Bruxisme : diagnostic et options de traitement

La distinction entre bruxisme du sommeil et bruxisme éveillé, les signes cliniques à reconnaître au fauteuil, et les options thérapeutiques de la gouttière à la toxine botulique.

Le bruxisme est défini comme une activité répétitive des muscles masticateurs, caractérisée par le serrement ou le grincement des dents et/ou le blocage ou la poussée de la mandibule.
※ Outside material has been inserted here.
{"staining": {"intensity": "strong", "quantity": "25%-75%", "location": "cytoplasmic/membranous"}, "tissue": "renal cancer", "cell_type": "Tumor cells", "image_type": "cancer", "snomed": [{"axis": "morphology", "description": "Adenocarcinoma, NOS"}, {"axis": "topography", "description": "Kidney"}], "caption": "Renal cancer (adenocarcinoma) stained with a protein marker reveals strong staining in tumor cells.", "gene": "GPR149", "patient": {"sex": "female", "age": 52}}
La littérature la plus récente distingue deux phénotypes cliniquement distincts : le bruxisme du sommeil, se manifestant pendant le repos nocturne et aujourd'hui considéré comme un comportement moteur lié à des micro-réveils, et le bruxisme éveillé, se manifestant pendant l'état de conscience et plus souvent associé au stress, à l'anxiété ou à une concentration intense, souvent sans contact dentaire réel mais avec simple contraction musculaire.

La reconnaissance clinique repose sur une combinaison de signes et symptômes : usure dentaire anormale et inexpliquée par l'âge du patient, notamment sur les surfaces occlusales et incisives ; hypertrophie des muscles masséters et temporaux, parfois visible même esthétiquement ; fractures récurrentes de restaurations ou de cuspides ; douleur ou raideur des muscles masticateurs au réveil (signe caractéristique du bruxisme nocturne) ; et parfois céphalée temporale matinale. Le partenaire du patient, le cas échéant, peut également rapporter avoir entendu des bruits de grincement pendant le sommeil, une information anamnestique précieuse bien que pas toujours disponible.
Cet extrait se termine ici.